--- Information provided ---
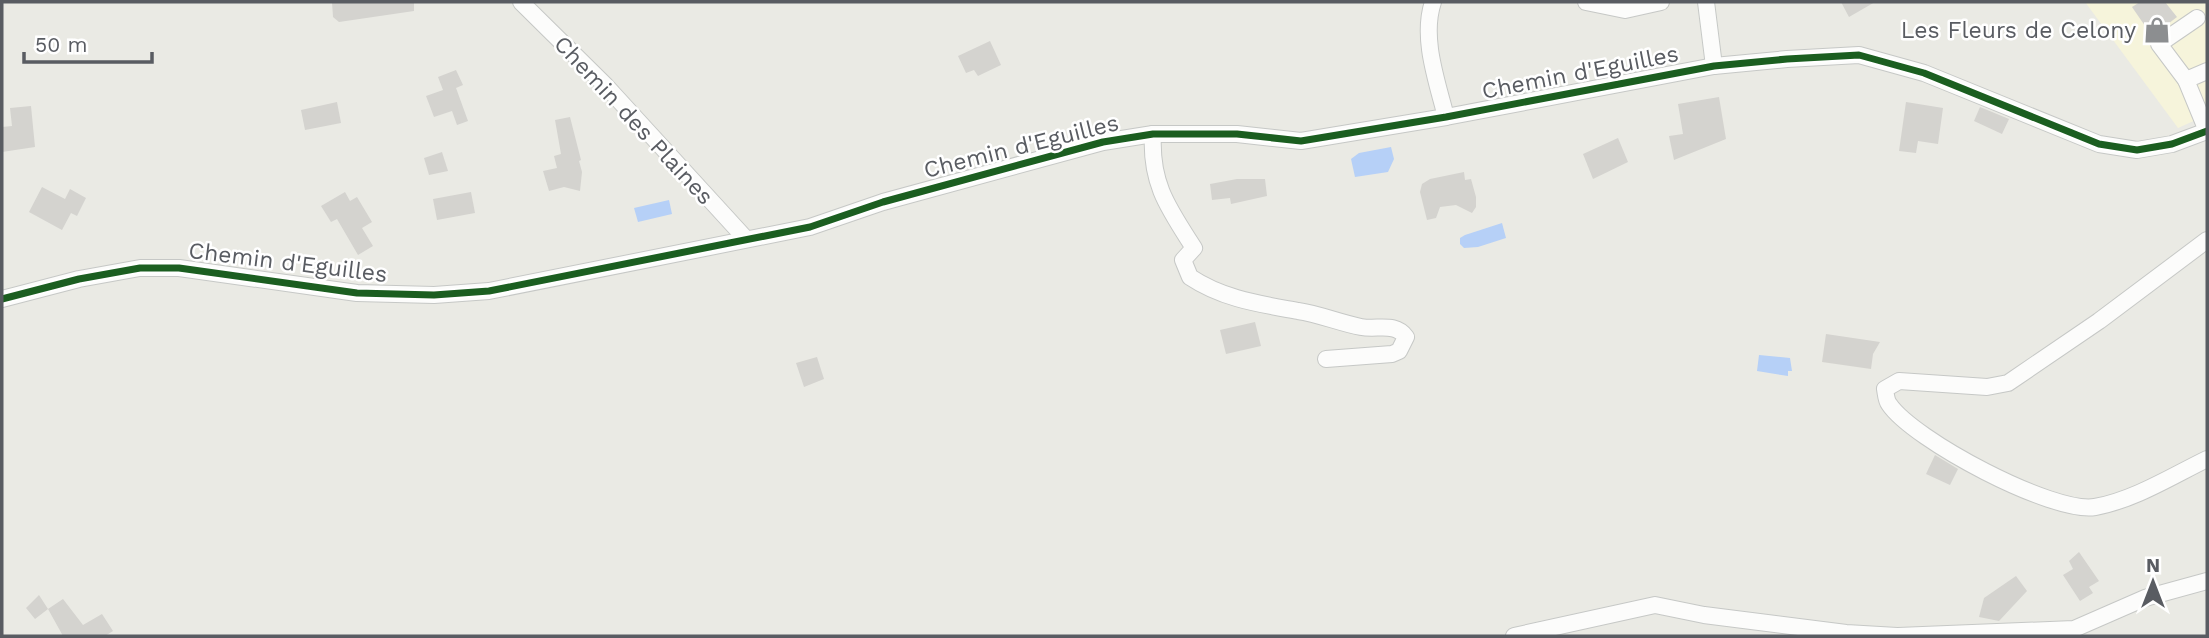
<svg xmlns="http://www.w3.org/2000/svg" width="2209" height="638" font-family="'Work Sans',sans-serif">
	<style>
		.commercial { fill: #f6f4db }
		.water { fill: #b6d0f7 }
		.building { fill: #d4d3cf }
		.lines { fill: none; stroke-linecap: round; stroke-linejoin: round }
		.minor-casing { stroke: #c6c8c6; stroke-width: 18 }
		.minor { stroke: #fcfcfb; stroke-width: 16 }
		.cycleway-casing { stroke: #fff; stroke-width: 11 }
		.cycleway { stroke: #1b5e20; stroke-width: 7 }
		.labels { text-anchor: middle; stroke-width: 5; stroke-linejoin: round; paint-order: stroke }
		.poi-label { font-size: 23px; fill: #595c62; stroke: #fff; text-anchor: end }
		.street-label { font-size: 23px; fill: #595c62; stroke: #fff }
	</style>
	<rect width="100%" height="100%" fill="#eaeae4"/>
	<polygon class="commercial" points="2085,2 2207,2 2207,115 2178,128"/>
	<g class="water">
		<polygon points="1391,147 1394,159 1388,172 1355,177 1351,159 1359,153"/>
		<polygon points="669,200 672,214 638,222 634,208"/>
		<polygon points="1502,223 1506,238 1478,247 1464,248 1460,244 1460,238 1465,235"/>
		<polygon points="1759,355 1790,358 1792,371 1788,371 1788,376 1757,371"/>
	</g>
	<g class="building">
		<polygon points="332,2 414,2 414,11 339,22 333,17"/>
		<polygon points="1841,2 1875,2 1849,17"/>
		<polygon points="2140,2 2165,2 2177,17 2152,36 2132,7"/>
		<polygon points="990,41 1001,65 978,76 974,70 966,73 958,56"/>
		<polygon points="456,70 463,85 456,88 468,121 457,125 452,111 434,117 426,96 443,90 438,77"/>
		<polygon points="1719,97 1726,139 1674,160 1669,136 1683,134 1678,104"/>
		<polygon points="337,102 341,123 305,130 301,110"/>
		<polygon points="1906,102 1943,108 1938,144 1918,141 1916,153 1899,151"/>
		<polygon points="31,106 35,147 2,152 2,127 12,126 10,108"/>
		<polygon points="1980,107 2009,119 2002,134 1974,121"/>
		<polygon points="570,117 581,160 579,161 582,172 580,191 564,187 549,191 543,171 557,168 554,156 561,154 555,120"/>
		<polygon points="1618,138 1628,162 1593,179 1583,154"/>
		<polygon points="442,152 448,171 429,175 424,158"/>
		<polygon points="1464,172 1465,180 1471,179 1476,197 1476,207 1472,213 1456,205 1440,207 1436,218 1427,220 1420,192 1422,184 1430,179"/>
		<polygon points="1237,179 1265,179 1267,196 1231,204 1230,198 1212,200 1210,184"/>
		<polygon points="42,187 65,199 70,189 86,198 77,216 71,213 62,230 29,212"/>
		<polygon points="345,192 350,201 357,197 372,222 362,228 373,246 358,255 337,219 331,222 321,206"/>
		<polygon points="471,192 475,213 437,220 433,199"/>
		<polygon points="1255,322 1261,346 1226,354 1220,330"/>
		<polygon points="1826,334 1880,342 1873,354 1871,369 1822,362"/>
		<polygon points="817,357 824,379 804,387 796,363"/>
		<polygon points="1935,455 1958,469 1950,485 1926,474"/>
		<polygon points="2079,552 2099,581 2089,587 2093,593 2080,601 2063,575 2073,569 2069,561"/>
		<polygon points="2016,576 2027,591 1999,621 1979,617 1984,598"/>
		<polygon points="39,595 48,609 63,599 83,625 102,614 113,631 105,636 63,636 48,609 35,619 26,608"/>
	</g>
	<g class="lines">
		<g class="minor-casing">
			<g id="minor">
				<polyline points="521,2 606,86 746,239"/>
				<path d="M1433,2c-12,36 4,79 13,115"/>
				<polyline points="1586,2 1625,10 1661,2"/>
				<polyline points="1706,2 1714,66"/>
				<polyline points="2207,71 2186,80 2207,131"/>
				<polyline points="2186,80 2159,44 2197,18"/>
				<path d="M1153,134c-3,50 16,75 41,114l-11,12 7,17c33,22 70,27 108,34 21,3 42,12 63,16 17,3 34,-5 45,10l-7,14 -7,3 -66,5"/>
				<path d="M2207,240l-108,81 -91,62 -21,4 -88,-6 -14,8c1,5 1,11 4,15 24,36 164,110 206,103 39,-7 77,-31 112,-48"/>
				<polyline points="2,299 79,279 140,268 179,268 357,293 434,295 489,291 810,227 883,202 1103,142 1153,134 1237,134 1301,141 1446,117 1714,66 1787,59 1859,55 1924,73 2099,144 2137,150 2172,144 2207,131"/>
				<polyline points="1514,636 1655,605 1704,615 1846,633 1897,636"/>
				<polyline points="1898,636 2074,629 2145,598 2207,581"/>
			</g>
		</g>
		<use href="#minor" class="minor"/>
		<g class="cycleway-casing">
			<polyline id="cycleway" points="2,299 79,279 140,268 179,268 357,293 434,295 489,291 810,227 883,202 1103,142 1153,134 1237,134 1301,141 1446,117 1714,66 1787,59 1859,55 1924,73 2099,144 2137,150 2172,144 2207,131"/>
		</g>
		<use href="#cycleway" class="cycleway"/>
	</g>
	<defs>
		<g id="shop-bare" transform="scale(2.1)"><path d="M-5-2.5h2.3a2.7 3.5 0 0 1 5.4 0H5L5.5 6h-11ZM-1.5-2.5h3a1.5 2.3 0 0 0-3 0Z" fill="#8c8e90" stroke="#fff" stroke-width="2.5" paint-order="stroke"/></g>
	</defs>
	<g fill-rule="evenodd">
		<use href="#shop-bare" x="2157" y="30"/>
	</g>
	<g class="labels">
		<g class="poi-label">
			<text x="2136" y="38">Les Fleurs de Celony</text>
		</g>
		<g class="street-label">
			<text transform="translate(1580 72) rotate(-11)" y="8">Chemin d'Eguilles</text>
			<text transform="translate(634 120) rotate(47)" y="8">Chemin des Plaines</text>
			<text transform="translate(1021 146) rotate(-14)" y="8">Chemin d'Eguilles</text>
			<text transform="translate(288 262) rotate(7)" y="8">Chemin d'Eguilles</text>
		</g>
	</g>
	<rect width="2209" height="638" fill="none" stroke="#595c62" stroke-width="7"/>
	<g transform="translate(2153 582)" stroke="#ffffff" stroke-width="5" paint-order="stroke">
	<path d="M0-5L12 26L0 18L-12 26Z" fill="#595c62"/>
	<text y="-10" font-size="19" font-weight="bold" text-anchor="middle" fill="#595c62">N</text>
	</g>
	<path d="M24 52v10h128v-10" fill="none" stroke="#595c62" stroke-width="3.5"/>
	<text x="35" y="52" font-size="21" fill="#595c62" stroke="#ffffff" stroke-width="5" paint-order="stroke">50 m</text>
</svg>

--- Your objective ---
Set the entire listing down again, exact in every line, without any pictures.

--- Answer to this exercise ---
<svg xmlns="http://www.w3.org/2000/svg" width="2209" height="638" font-family="'Work Sans',sans-serif">
	<style>
		.commercial { fill: #f6f4db }
		.water { fill: #b6d0f7 }
		.building { fill: #d4d3cf }
		.lines { fill: none; stroke-linecap: round; stroke-linejoin: round }
		.minor-casing { stroke: #c6c8c6; stroke-width: 18 }
		.minor { stroke: #fcfcfb; stroke-width: 16 }
		.cycleway-casing { stroke: #fff; stroke-width: 11 }
		.cycleway { stroke: #1b5e20; stroke-width: 7 }
		.labels { text-anchor: middle; stroke-width: 5; stroke-linejoin: round; paint-order: stroke }
		.poi-label { font-size: 23px; fill: #595c62; stroke: #fff; text-anchor: end }
		.street-label { font-size: 23px; fill: #595c62; stroke: #fff }
	</style>
	<rect width="100%" height="100%" fill="#eaeae4"/>
	<polygon class="commercial" points="2085,2 2207,2 2207,115 2178,128"/>
	<g class="water">
		<polygon points="1391,147 1394,159 1388,172 1355,177 1351,159 1359,153"/>
		<polygon points="669,200 672,214 638,222 634,208"/>
		<polygon points="1502,223 1506,238 1478,247 1464,248 1460,244 1460,238 1465,235"/>
		<polygon points="1759,355 1790,358 1792,371 1788,371 1788,376 1757,371"/>
	</g>
	<g class="building">
		<polygon points="332,2 414,2 414,11 339,22 333,17"/>
		<polygon points="1841,2 1875,2 1849,17"/>
		<polygon points="2140,2 2165,2 2177,17 2152,36 2132,7"/>
		<polygon points="990,41 1001,65 978,76 974,70 966,73 958,56"/>
		<polygon points="456,70 463,85 456,88 468,121 457,125 452,111 434,117 426,96 443,90 438,77"/>
		<polygon points="1719,97 1726,139 1674,160 1669,136 1683,134 1678,104"/>
		<polygon points="337,102 341,123 305,130 301,110"/>
		<polygon points="1906,102 1943,108 1938,144 1918,141 1916,153 1899,151"/>
		<polygon points="31,106 35,147 2,152 2,127 12,126 10,108"/>
		<polygon points="1980,107 2009,119 2002,134 1974,121"/>
		<polygon points="570,117 581,160 579,161 582,172 580,191 564,187 549,191 543,171 557,168 554,156 561,154 555,120"/>
		<polygon points="1618,138 1628,162 1593,179 1583,154"/>
		<polygon points="442,152 448,171 429,175 424,158"/>
		<polygon points="1464,172 1465,180 1471,179 1476,197 1476,207 1472,213 1456,205 1440,207 1436,218 1427,220 1420,192 1422,184 1430,179"/>
		<polygon points="1237,179 1265,179 1267,196 1231,204 1230,198 1212,200 1210,184"/>
		<polygon points="42,187 65,199 70,189 86,198 77,216 71,213 62,230 29,212"/>
		<polygon points="345,192 350,201 357,197 372,222 362,228 373,246 358,255 337,219 331,222 321,206"/>
		<polygon points="471,192 475,213 437,220 433,199"/>
		<polygon points="1255,322 1261,346 1226,354 1220,330"/>
		<polygon points="1826,334 1880,342 1873,354 1871,369 1822,362"/>
		<polygon points="817,357 824,379 804,387 796,363"/>
		<polygon points="1935,455 1958,469 1950,485 1926,474"/>
		<polygon points="2079,552 2099,581 2089,587 2093,593 2080,601 2063,575 2073,569 2069,561"/>
		<polygon points="2016,576 2027,591 1999,621 1979,617 1984,598"/>
		<polygon points="39,595 48,609 63,599 83,625 102,614 113,631 105,636 63,636 48,609 35,619 26,608"/>
	</g>
	<g class="lines">
		<g class="minor-casing">
			<g id="minor">
				<polyline points="521,2 606,86 746,239"/>
				<path d="M1433,2c-12,36 4,79 13,115"/>
				<polyline points="1586,2 1625,10 1661,2"/>
				<polyline points="1706,2 1714,66"/>
				<polyline points="2207,71 2186,80 2207,131"/>
				<polyline points="2186,80 2159,44 2197,18"/>
				<path d="M1153,134c-3,50 16,75 41,114l-11,12 7,17c33,22 70,27 108,34 21,3 42,12 63,16 17,3 34,-5 45,10l-7,14 -7,3 -66,5"/>
				<path d="M2207,240l-108,81 -91,62 -21,4 -88,-6 -14,8c1,5 1,11 4,15 24,36 164,110 206,103 39,-7 77,-31 112,-48"/>
				<polyline points="2,299 79,279 140,268 179,268 357,293 434,295 489,291 810,227 883,202 1103,142 1153,134 1237,134 1301,141 1446,117 1714,66 1787,59 1859,55 1924,73 2099,144 2137,150 2172,144 2207,131"/>
				<polyline points="1514,636 1655,605 1704,615 1846,633 1897,636"/>
				<polyline points="1898,636 2074,629 2145,598 2207,581"/>
			</g>
		</g>
		<use href="#minor" class="minor"/>
		<g class="cycleway-casing">
			<polyline id="cycleway" points="2,299 79,279 140,268 179,268 357,293 434,295 489,291 810,227 883,202 1103,142 1153,134 1237,134 1301,141 1446,117 1714,66 1787,59 1859,55 1924,73 2099,144 2137,150 2172,144 2207,131"/>
		</g>
		<use href="#cycleway" class="cycleway"/>
	</g>
	<defs>
		<g id="shop-bare" transform="scale(2.1)"><path d="M-5-2.5h2.3a2.7 3.5 0 0 1 5.4 0H5L5.5 6h-11ZM-1.5-2.5h3a1.5 2.3 0 0 0-3 0Z" fill="#8c8e90" stroke="#fff" stroke-width="2.5" paint-order="stroke"/></g>
	</defs>
	<g fill-rule="evenodd">
		<use href="#shop-bare" x="2157" y="30"/>
	</g>
	<g class="labels">
		<g class="poi-label">
			<text x="2136" y="38">Les Fleurs de Celony</text>
		</g>
		<g class="street-label">
			<text transform="translate(1580 72) rotate(-11)" y="8">Chemin d'Eguilles</text>
			<text transform="translate(634 120) rotate(47)" y="8">Chemin des Plaines</text>
			<text transform="translate(1021 146) rotate(-14)" y="8">Chemin d'Eguilles</text>
			<text transform="translate(288 262) rotate(7)" y="8">Chemin d'Eguilles</text>
		</g>
	</g>
	<rect width="2209" height="638" fill="none" stroke="#595c62" stroke-width="7"/>
	<g transform="translate(2153 582)" stroke="#ffffff" stroke-width="5" paint-order="stroke">
	<path d="M0-5L12 26L0 18L-12 26Z" fill="#595c62"/>
	<text y="-10" font-size="19" font-weight="bold" text-anchor="middle" fill="#595c62">N</text>
	</g>
	<path d="M24 52v10h128v-10" fill="none" stroke="#595c62" stroke-width="3.5"/>
	<text x="35" y="52" font-size="21" fill="#595c62" stroke="#ffffff" stroke-width="5" paint-order="stroke">50 m</text>
</svg>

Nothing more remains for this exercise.